A thriving and innovative IF marketplace needs talent with a strong knowledge in value propositions and a capacity to initiate product development in creative ways.
Malaysia is a prime mover in pushing the advance of IF and banking. The GIFF 2014, with its theme “Marketplace for Global Linkages”, was a useful and timely platform to reflect on the industry’s performance and future direction.
Awarded once every two years, the Royal Award is conferred by BNM jointly with the Securities Commission Malaysia under the Malaysia International Islamic Financial Centre initiative. The Royal Award recognises visionaries in IF whose contributions to the global economy and social progress of communities around the world are considered unprecedented and significant.

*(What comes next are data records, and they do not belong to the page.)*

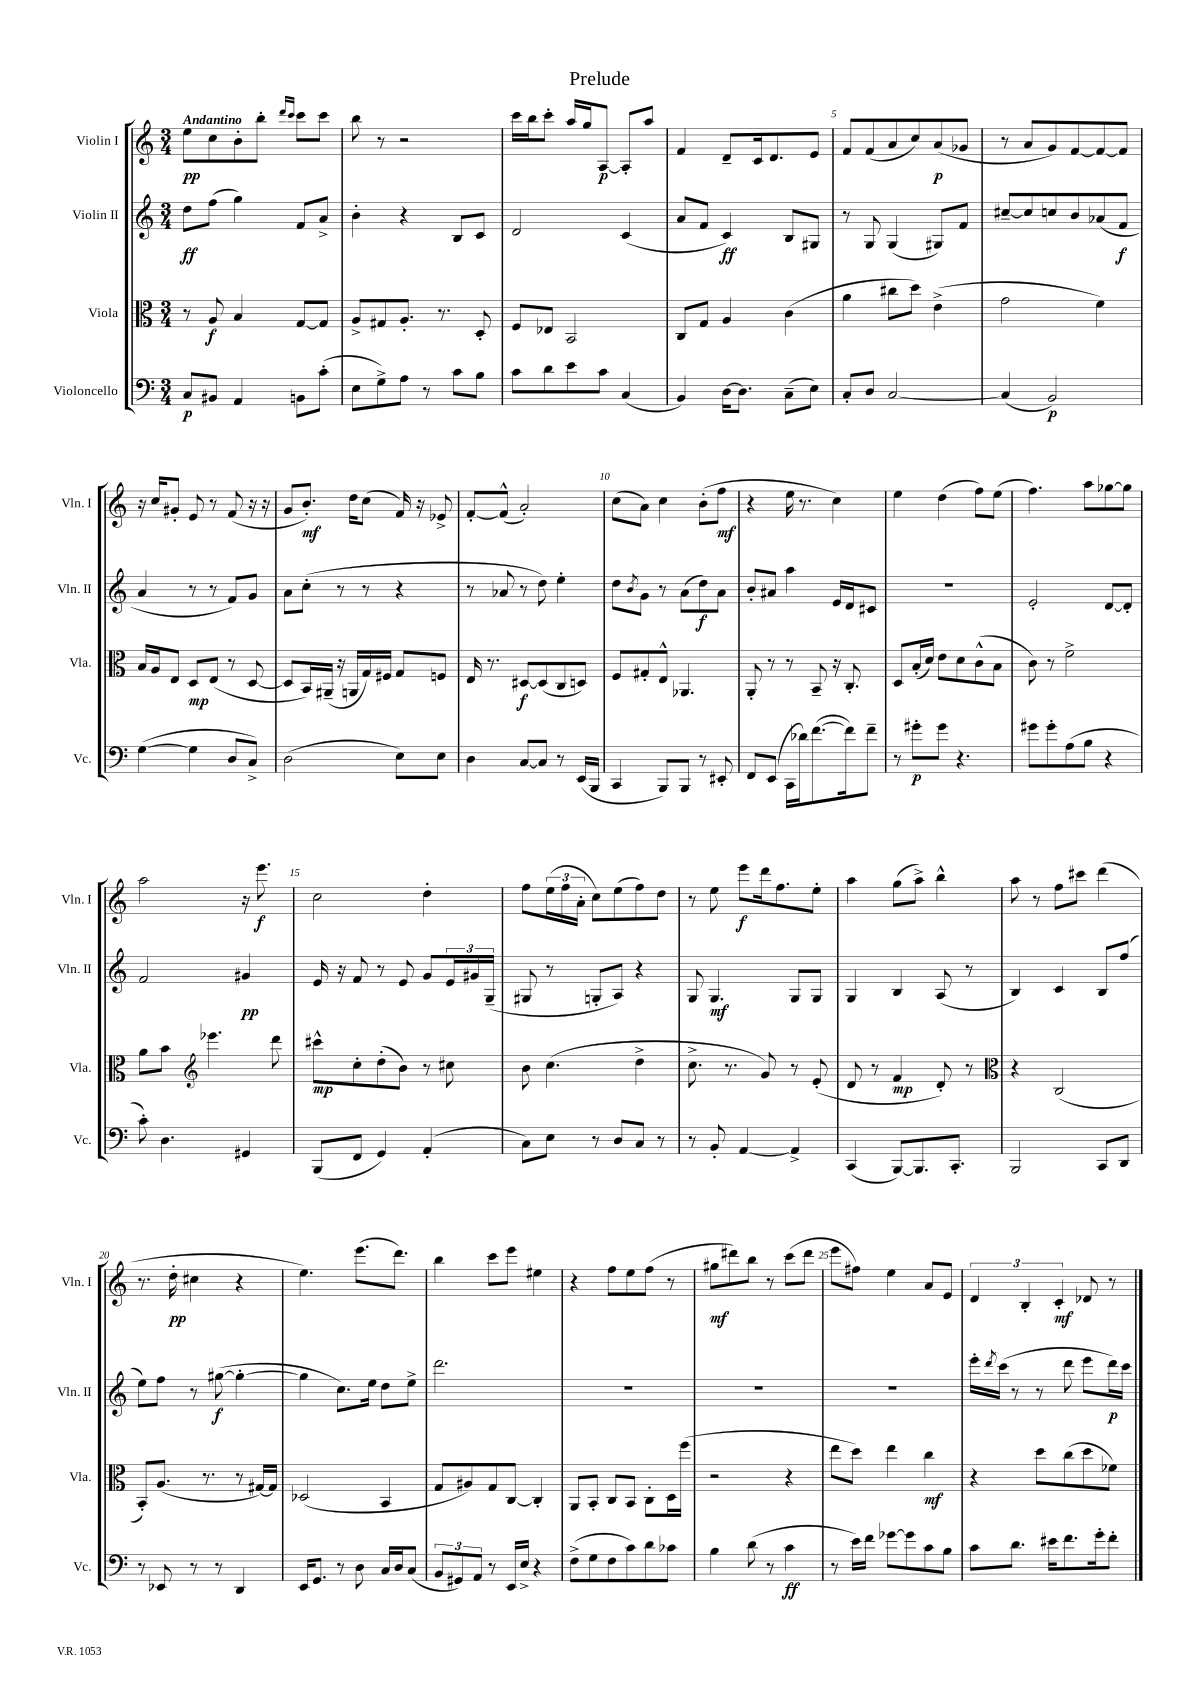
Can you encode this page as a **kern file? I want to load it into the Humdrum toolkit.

**kern	**kern	**kern	**kern
*staff4	*staff3	*staff2	*staff1
*clefF4	*clefC3	*clefG2	*clefG2
*k[]	*k[]	*k[]	*k[]
*M3/4	*M3/4	*M3/4	*M3/4
8C	8r	8dd	8ee
8BB#	8A	(8ff	8cc
4AA	4B	4gg)	8b'
.	.	.	8bb'
.	.	.	16qqddd
.	.	.	16qqccc
8BB	[8G	8f	8ccc
(8c'	8G]	8a^	8ccc
=	=	=	=
8E	8A^	4b'	8bb
8G^)	8G#	.	8r
8A	8.A'	4r	2r
8r	.	.	.
.	8.r	.	.
8c	.	8B	.
8B	8D'	8c	.
=	=	=	=
8c	8F	2d	16ccc
.	.	.	16bb
8d	8E-	.	8ccc'
8e	2BB	.	16aa
.	.	.	16gg
8c	.	.	[8A
(4C	.	(4c	8A']
.	.	.	8aa
=	=	=	=
4BB)	8C	8a	4f
.	8G	8f	.
[16D	4A	4c)	8d~
8.D]	.	.	.
.	.	.	16c
.	.	.	8.d
(8C~	(4c	8B	.
8E)	.	8G#	8e
=	=	=	=
8C'	4a	8r	8f
8D	.	8G	(8f
[2C	8cc#	(4G	8a
.	8dd)	.	8cc)
.	(4e^	8G#)	(8a
.	.	8f	8g-
=	=	=	=
(4C]	2g	[8cc#~	8r
.	.	8cc#]	8a
2BB)	.	8cc	8g)
.	.	8b	[8f
.	4f)	(8a-	8f_
.	.	8f	8f]
=	=	=	=
([4G	16B	4a	16r
.	16A	.	16cc
.	8E	.	8g#'
4G]	8D	8r	8e
.	(8E	8r	8r
8D	8r	8f)	(8f
8C^)	[8D	8g	16r
.	.	.	16r
=	=	=	=
(2D	8D]	8a	8g
.	16BB)	(8cc'	8.b')
.	(16AA#~	.	.
.	16r	8r	.
.	16AA	.	16dd
.	16G)	8r	(8cc
.	16F#	.	.
8E)	8G	4r	16f)
.	.	.	16r
8E	8F	.	8e-^
=	=	=	=
4D	16E	8r	[8f'
.	8.r	.	.
.	.	8a-	(8f^^]
[8C	[8D#	8r	2a')
8C]	(8D#]	8dd)	.
8r	8C	4ee'	.
(16EE	8D)	.	.
16BBB	.	.	.
=	=	=	=
4CC	8F	8dd	(8cc
.	.	8qb	.
.	8G#'	8g	8a)
8BBB)	8E^^	8r	4cc
8BBB	4.AA-	(8a	.
8r	.	8dd)	(8b'
8EE#'	.	8a	8ff
=	=	=	=
8FF	8AA'	8b'	4r
(8EE	8r	8a#	.
16CC	8r	4aa	16ee
16d-)	.	.	8.r
([8.f	8BB~	.	.
.	16r	16e	4cc)
16f])	8.C'	16d	.
8f~	.	8c#	.
=	=	=	=
8r	8D	2.r	4ee
8g#'	(16B'	.	.
.	16d)	.	.
8g#	8e	.	(4dd
4.r	8d	.	.
.	(8c^^	.	8ff)
.	8B	.	(8ee
=	=	=	=
8g#	8c)	2e'	4.ff)
8g#'	8r	.	.
(8A	2f^	.	.
8B	.	.	8aa
4r	.	[8d	[8gg-
.	.	8d']	8gg-]
=	=	=	=
8c')	8a	2f	2aa
4.D	8b	.	.
*	*clefG2	*	*
.	4.eee-	.	.
4GG#	.	4g#	16r
.	.	.	8.eee
.	8ddd	.	.
=	=	=	=
(8BBB	8ccc#^^	16e	2cc
.	.	16r	.
8FF	8cc'	8f	.
4GG)	(8dd'	8r	.
.	8b)	8e	.
(4AA'	8r	8g	4dd'
.	8cc#	24e	.
.	.	24g#	.
.	.	(24G~	.
=	=	=	=
8C)	8b	8G#	8ff
8E	(4.cc	8r	(24ee
.	.	.	24ff
.	.	.	24a'
8r	.	8G'	8cc)
8D	.	8A)	(8ee
8C	4dd^	4r	8ff)
8r	.	.	8dd
=	=	=	=
8r	8.cc^	8G	8r
8BB'	.	4.G	8ee
.	8.r	.	.
[4AA	.	.	8eee
.	8g)	.	16ddd
.	.	.	8.ff
4AA^]	8r	8G	.
.	(8e'	8G	8ee'
=	=	=	=
(4CC	8d	4G	4aa
.	8r	.	.
[8BBB)	4f	4B	(8gg
8.BBB]	.	.	8aa^)
.	8d')	(8A	4bb^^
8.CC'	.	.	.
.	8r	8r	.
=	=	=	=
*	*clefC3	*	*
2BBB	4r	4B)	8aa
.	.	.	8r
.	(2C	4c	8ff
.	.	.	8ccc#
8CC	.	8B	(4ddd
8DD	.	(8ff	.
=	=	=	=
8r	8BB')	8ee)	8.r
8EE-	(8.A	8ff	.
.	.	.	16dd'
8r	.	8r	4cc#
.	8.r	.	.
8r	.	([8gg#	.
4DD	8r	4gg#'_	4r
.	[16G#)	.	.
.	16G#]	.	.
=	=	=	=
16EE	(2D-	4gg#]	4.ee)
8.GG	.	.	.
8r	.	8.cc)	.
8D	.	.	(8.eee
.	.	16ee	.
16C	4BB	8dd	.
16D	.	.	8.ddd)
(8C	.	8ee^	.
=	=	=	=
12BB	8G	2.ddd	4bb
12GG#)	.	.	.
.	8A#)	.	.
12AA	.	.	.
8r	8G	.	8ccc
16EE	[8C	.	8eee
16E^	.	.	.
4r	4C']	.	4ee#
=	=	=	=
(8F^	8AA	2.r	4r
8G	8BB'	.	.
8F	8C	.	8ff
8c)	8BB	.	8ee
8d	8C'	.	(8ff
8c-	16D	.	8r
.	(16ff	.	.
=	=	=	=
4B	2r	2.r	8gg#
.	.	.	8ddd#)
(8d	.	.	8bb
8r	.	.	8r
4c	4r	.	(8ccc
.	.	.	8ddd#
=	=	=	=
8r	8ee	2.r	8eee
16e)	8dd)	.	8ff#)
16f	.	.	.
[8g-	4ee	.	4ee
8g-]	.	.	.
8c	4cc	.	8a
8B	.	.	8e
=	=	=	=
8c	4r	16eee'	6d
.	.	8qddd	.
.	.	(16ccc	.
8.d	.	8r	.
.	.	.	6B'
.	8dd	8r	.
16e#	.	.	.
.	.	.	6c'
8.f	(8cc	8ddd	.
.	8dd	8eee	8d-
16g'	.	.	.
8f'	8f-)	16ddd)	8r
.	.	16ccc	.
==	==	==	==
*-	*-	*-	*-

Abdul Halim, who is the first Malaysian recipient of the award, received a medallion, a certificate of recognition and US$250,000 (RM792,500).
Note: The Malaysian Government has since announced measures to further strengthen Malaysia’s Islamic Financial Market during last Friday’s Budget 2015 announcement. Excerpts:
- Currently, the Malaysian Islamic finance accounts for 25% of total assets in the banking system. Internationally, Malaysia remains as the largest sukuk market accounting for 60% of the global sukuk market.
- The Government will introduce a new shariah-compliant investment product in 2015 called the Investment Account Platform (IAP). IAP will provide opportunities to investors in financing entrepreneurial activities and developing viable SMEs. At the same time, IAP will be a platform to attract institutional and individual investors including high net worth individuals to invest in the Islamic financial market. Initially, IAP will be implemented with a startup fund of RM150 million.
- To promote investment in IAP, the Government proposes individual investors be given income tax exemption on profits earned from qualifying investment for three consecutive years.
- To boost domestic sukuk and bond issuance and trading, the Government introduced the Exchange Traded Bond and Sukuk (ETBS) in January 2013. The Government proposes that the Malaysian Government Securities and Government Investment Issues be listed and traded in ETBS.
- In addition, expenses incurred in the issuance of sukuk are given deduction from year of assessment 2003 until year of assessment 2015. Therefore, it is proposed that deduction for expenses incurred in the issuance of sukuk based on Ijarah and Wakalah principles be extended for another three years until year of assessment 2018.